Types of Corrosion
There are several types of corrosion and the science and understanding of these processes are constantly evolving. Here is a brief overview of some common types of corrosion:
- Galvanic corrosion is the most common and impactful form of corrosion. It occurs when two dissimilar (different) metals are in contact in the presence of an electrolyte. In a galvanic cell (bimetallic couple), the more active metal (anode) corrodes and the more noble metal (cathode) is protected. There are a number of factors that affect the galvanic corrosion including types of metals, relative size of anode, and environment (temperature, humidity, salinity, etc.)
- Pitting Corrosion occurs under certain conditions, which leads to accelerated corrosion in certain areas rather than uniform corrosion throughout the piece. Such conditions include low concentrations of oxygen or high concentrations of chlorides (anions) that interfere with the alloy’s ability to reform a passivating film. In the worst cases, most of the surface remains protected, but tiny fluctuations degrade the film in a few critical areas.

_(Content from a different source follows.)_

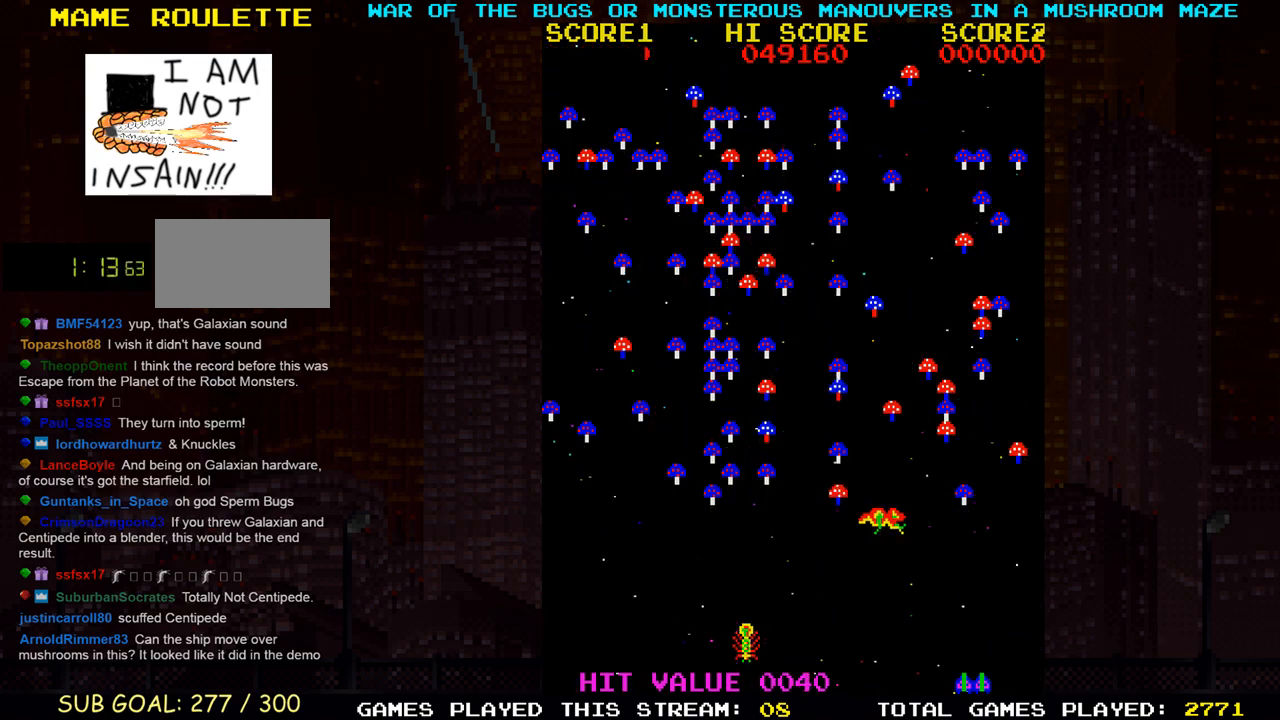
{"buttons": ["SQUARE"], "left_stick": "center", "events": []}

Corrosion at these points is amplified and can cause pits.
- Microbial corrosion, commonly referred to as microbiologically influenced corrosion (MIC) is caused by microorganisms. It applies to both metallic and non-metallic materials with or without oxygen. When oxygen is absent, sulfate-reducing bacteria are active and produce hydrogen sulfide causing sulfide stress cracking. When oxygen is present, some bacteria may directly oxidize iron to iron oxides and hydroxides. Concentration cells can form in the deposits of corrosion products, leading to localized corrosion.
- High-temperature corrosion, as its name suggest, is deterioration of a metal due to heating. This can occur when a metal is subjected to a hot atmosphere in the presence of oxygen, sulfur, or other compound capable of oxidizing the material.
- Crevice corrosion occurs in confined spaces where access of fluid from the environment is limited such as gaps and contact areas between parts, under gaskets or seals, inside cracks and seams and spaces filled with deposits.